Japão inicia missão em águas profundas para extrair terras raras
Um navio de investigação japonês iniciou hoje uma missão inédita com o objetivo de extrair terras raras das suas águas profundas, visando reduzir a dependência económica do país face à China.
O Chikyu, um navio de perfuração científica em águas profundas, partiu do porto de Shimizu, na cidade de Shizuoka (centro-leste), por volta das 09:00 (00:00, em Lisboa), com destino à isolada ilha japonesa de Minami Torishima, no Pacífico, onde as águas circundantes podem ser ricas em minerais preciosos.
Esta viagem de teste ocorre num momento em que a China, de longe o maior fornecedor mundial de terras raras, aumenta a pressão sobre o país vizinho.
A viagem do Chikyu, adiada um dia devido ao mau tempo, pode levar à produção nacional de terras raras, afirma Shoichi Ishii, diretor de programas do Gabinete do primeiro-ministro.
"Estamos a considerar diversificar as nossas fontes de abastecimento e evitar uma dependência excessiva de determinados países", afirmou aos jornalistas reunidos no porto, enquanto o navio se preparava para partir.
Estima-se que a zona em torno de Minami Torishima, ilha situada nas águas económicas do Japão, contenha mais de 16 milhões de toneladas de terras raras, o que a tornaria, segundo o jornal económico Nikkei, a terceira maior jazida do mundo.

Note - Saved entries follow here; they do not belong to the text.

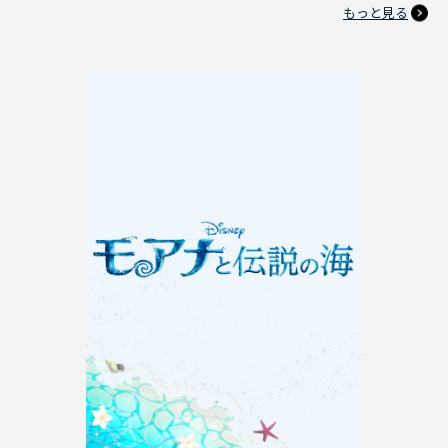
もっと見る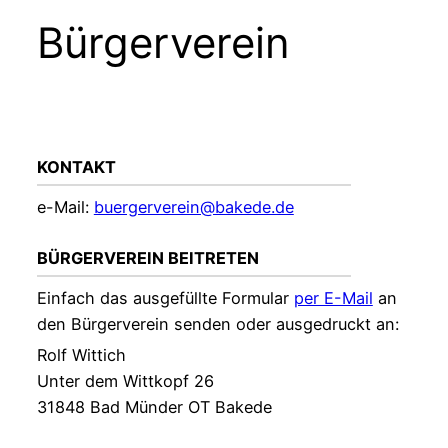
Bürgerverein
KONTAKT
e-Mail:
buergerverein@bakede.de
BÜRGERVEREIN BEITRETEN
Einfach das ausgefüllte Formular
per E-Mail
an
den Bürgerverein senden oder ausgedruckt an:
Rolf Wittich
Unter dem Wittkopf 26
31848 Bad Münder OT Bakede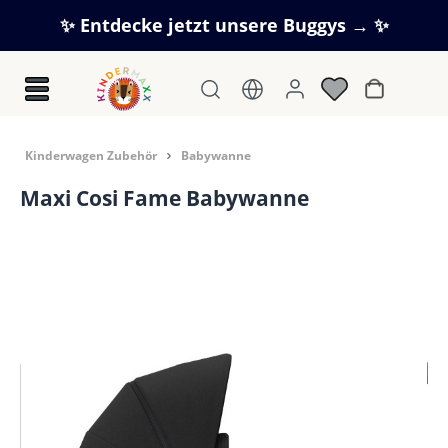
Zum Hauptinhalt springen
✨ Entdecke jetzt unsere Buggys → ✨
Warenkorb
Kinderwagen Zubehör
Babywanne
Maxi Cosi Fame Babywanne
Bildergalerie überspringen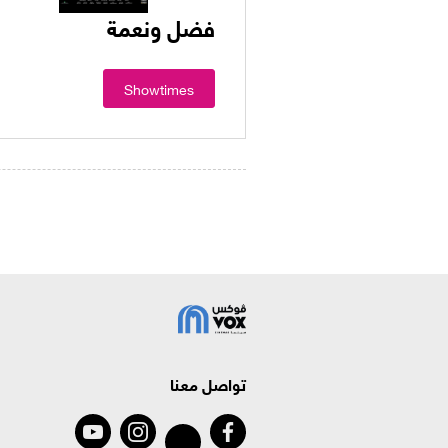
فضل ونعمة
Showtimes
تواصل معنا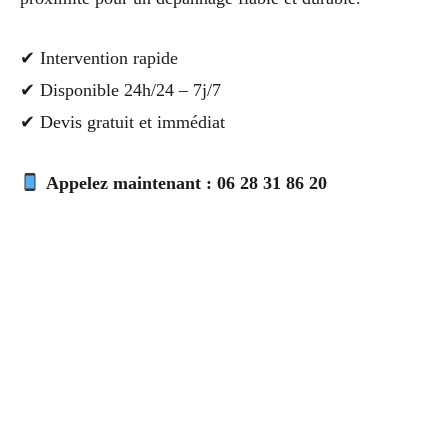
✔ Intervention rapide
✔ Disponible 24h/24 – 7j/7
✔ Devis gratuit et immédiat
Appelez maintenant : 06 28 31 86 20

As "terras raras", 17 elementos metálicos não particularmente raros, mas difíceis e caros de extrair, são essenciais para setores inteiros da economia -- automóvel, energias renováveis, digital, defesa --, servindo para a fabricação de ímanes potentes, catalisadores e componentes eletrónicos.
A China representa quase dois terços da produção mineira mundial de terras raras e 92% da produção refinada, de acordo com a Agência Internacional de Energia (AIE).
O país há muito tempo usa o seu domínio nessa área como alavanca geopolítica, inclusive na sua guerra comercial com o Presidente dos Estados Unidos, Donald Trump.
No entanto, o Japão depende da China para 70% das suas importações de terras raras. E isso apesar de ter-se esforçado para diversificar as suas fontes de abastecimento desde um conflito anterior em 2010, durante o qual Pequim suspendeu as suas exportações por vários meses.
Tóquio e Pequim estão envolvidos há dois meses numa crise diplomática, desencadeada por declarações da primeira-ministra japonesa, Sanae Takaichi, sobre uma possível intervenção militar em caso de um ataque chinês a Taiwan, cuja soberania é reivindicada por Pequim.
Sinal do agravamento das tensões bilaterais, Pequim anunciou na semana passada que iria reforçar os controlos sobre a exportação para o Japão de bens chineses de dupla utilização civil e militar, o que poderia incluir os metais raros.
A missão do Chikyu deverá durar até 14 de fevereiro.